I once had a conversation about why an all-powerful, benevolent God would allow for the existence of the Devil – and it was interesting, so I thought I’d share.  Though that was years ago, the essence of that conversation remains with me.  So this post is not a properly quoted and cited paper, but a story blurred by years, my own imperfect memory, and my penchant for theatrics.  I beg your indulgence.

“Why does the Devil exist if God is so benevolent and powerful?

I saw a movie once called ‘Constantine’ that starred Keanu Reeves.  And I wouldn’t call it a great movie, but I enjoyed it.  But there’s a quote in that film that really got me thinking.

‘What if I told you that God and the Devil made a wager, a kind of standing bet for the souls of all mankind?’

Now, admittedly, this is a strange thing to find inspiring, but I’m not the type to ignore good advice – not even if it comes from an unusual source.  Because what if God and the Devil made a bet?  Why in the world would they do that?

As the story goes, the Devil fell from grace because he rebelled against God.  The story of why changes depending on your source, so I’ll decline to make any assertions there.  Ultimately, it does not matter.  The Devil fell, and opposed God.  And that is his nature.

But what of the nature of God?  If he is benevolent, why does he allow someone as wicked as the Devil to prey upon mankind?  This is even more confusing since God’s all-powerful nature should allow him to easily best the Devil.  Yet, he remains.

In the film, the characters assert or make the assumption that God and the Devil are engaged in a war, and that whomever gathers the most souls will win.  To that end, the Devil tempts people and God tries to save them.  Mankind is in the middle, both the victims of this war and the trophy.

But what if it is not that simple?

God is supposed to be benevolent – or all-good, to follow the ‘all-something’ descriptions of Him.  He is trying to save everyone.  That is why most people wonder why he does not simply smite the Devil and destroy him forever.  But to that line of thinking, I ask this question:

Whom is in greater need of saving than the Devil himself?

The Devil was once one of God’s most treasured angels.  But even though he fell, God’s own son tells the story of the prodigal son:  the story of a wayward son who returns home after selfish choices lead him to misfortune.  Yet that son is welcomed home with celebration, for his father is simply happy to see his son alive again.

Is the bet between God and the Devil not about who wins mankind, but an attempt by a father to bring his most wayward son back into the fold?

Because of that, it may seem like we are mere pawns in this game.  But I disagree.  We are not victims caught in the crossfire.  We are not the chips on the table.  We may be pieces on the board, but remember the pawn is far more powerful than it appears.  It can become any piece in time.  And so are we, in my opinion.

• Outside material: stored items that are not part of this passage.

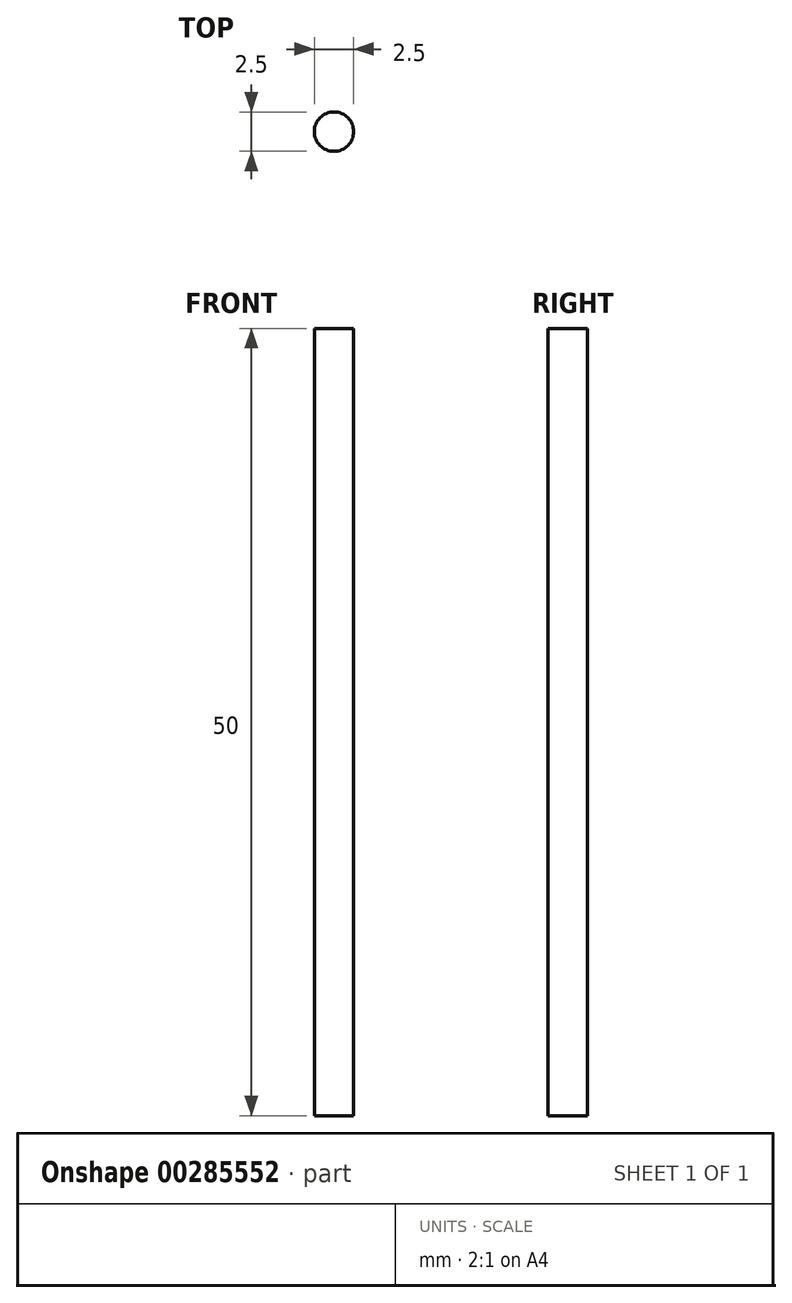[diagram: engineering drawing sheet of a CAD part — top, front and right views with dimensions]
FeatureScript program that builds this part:
annotation { "Feature Type Name" : "Feature", "Feature Type Description" : "" }
export const myFeature = defineFeature(function(context is Context, id is Id, definition is map)
    precondition{}
    {
        {
            var Q0;
            Q0=qCreatedBy(makeId("Top.planeOp"),FACE);
            var sketch = newSketch(context, id + "F0", { "sketchPlane" : qUnion([Q0])});
            skCircle(sketch, "E0", {"center": v(0, 0) * mm, "radius": 1.25 * mm});
            skSolve(sketch);
        }
        {
            var Q0;
            Q0 = qSketchRegion(id + "F0", true);
            extrude(context, id + "F1", {"entities" : qUnion([Q0]), "depth" : 50 * mm});
        }
    });
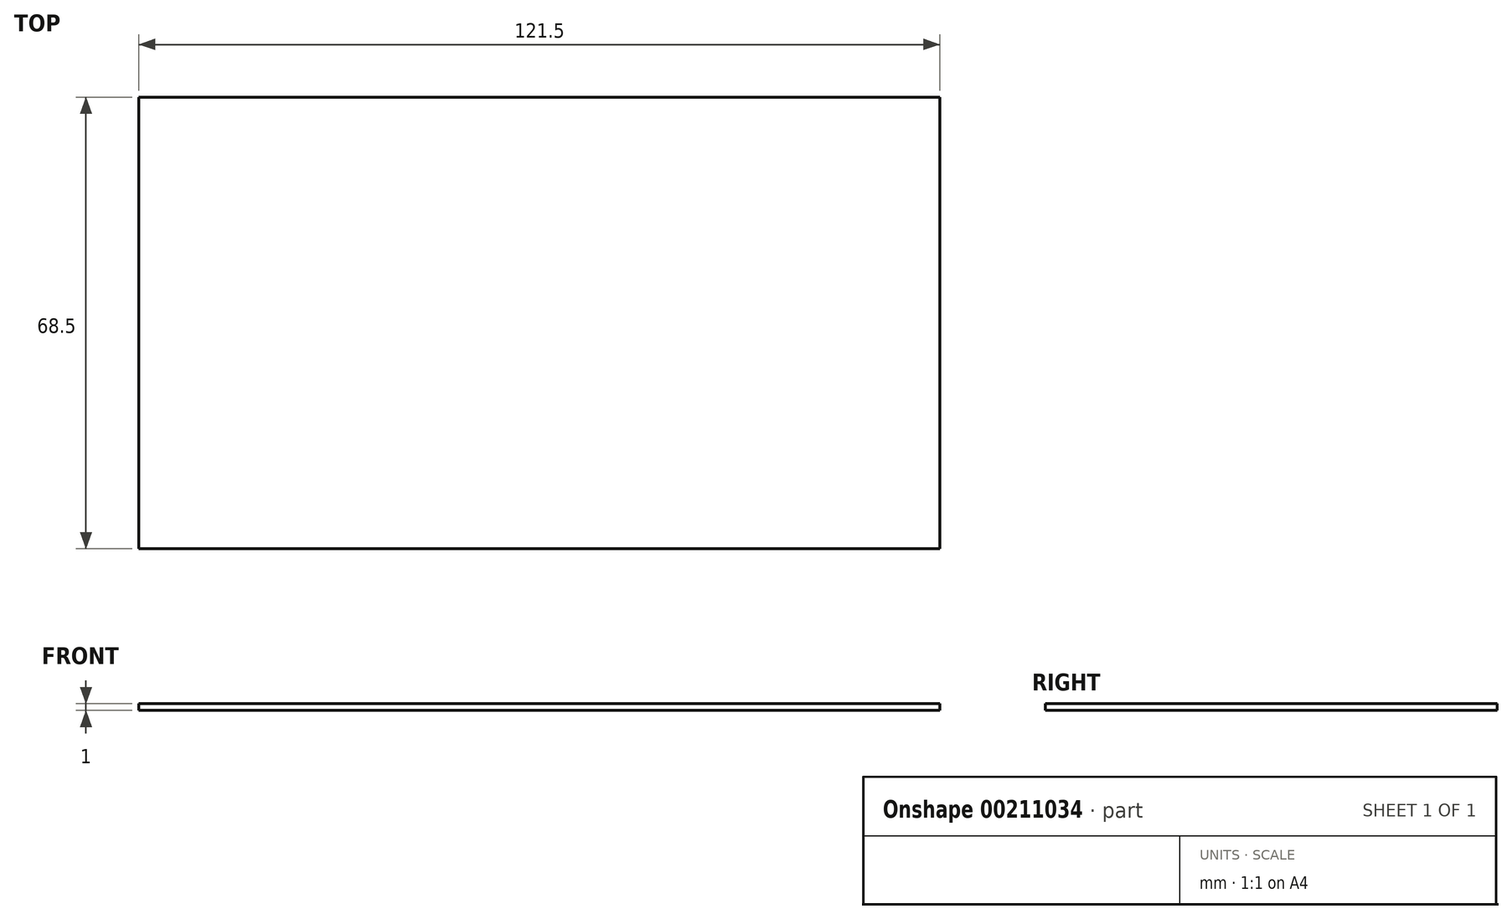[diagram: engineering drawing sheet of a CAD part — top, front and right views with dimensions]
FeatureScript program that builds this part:
annotation { "Feature Type Name" : "Feature", "Feature Type Description" : "" }
export const myFeature = defineFeature(function(context is Context, id is Id, definition is map)
    precondition{}
    {
        {
            var Q0;
            Q0=qCreatedBy(makeId("Top.planeOp"),FACE);
            var sketch = newSketch(context, id + "F0", { "sketchPlane" : qUnion([Q0])});
            skLineSegment(sketch, "E0.bottom", {"start": v(-60.75, -34.25) * mm, "end": v(60.75, -34.25) * mm});
            skLineSegment(sketch, "E0.top", {"start": v(-60.75, 34.25) * mm, "end": v(60.75, 34.25) * mm});
            skLineSegment(sketch, "E0.left", {"start": v(-60.75, -34.25) * mm, "end": v(-60.75, 34.25) * mm});
            skLineSegment(sketch, "E0.right", {"start": v(60.75, -34.25) * mm, "end": v(60.75, 34.25) * mm});
            skPoint(sketch, "E0.middle", {"position": v(0, 0) * mm});
            skSolve(sketch);
        }
        {
            var Q0;
            Q0=makeQuery(id+"F0.imprint","IMPRINT",FACE,{"disambiguationData":[TD([[makeQuery(id+"F0.imprint","IMPRINT",EDGE,{"derivedFrom":sQuery(id+"F0.wireOp",EDGE,"E0.bottom")}),1.0]])]});
            extrude(context, id + "F1", {"entities" : qUnion([Q0]), "depth" : 1 * mm});
        }
    });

I think we are paladins, and we fight to save the world.  But the world is not merely buildings and roads.  It is not just trees and grass and flowers.  It is countries and cultures.  It is people.  And for every soul we save, we keep one more star in the sky from falling.

But is not the Morning Star the greatest star of them all?  But who mourns its fall?  Who would try to hang it back up in the sky, against all odds?  Who would forgive all grievances and welcome even the Devil back home?

A father would.  For the prodigal son – oh yes, a Father would.”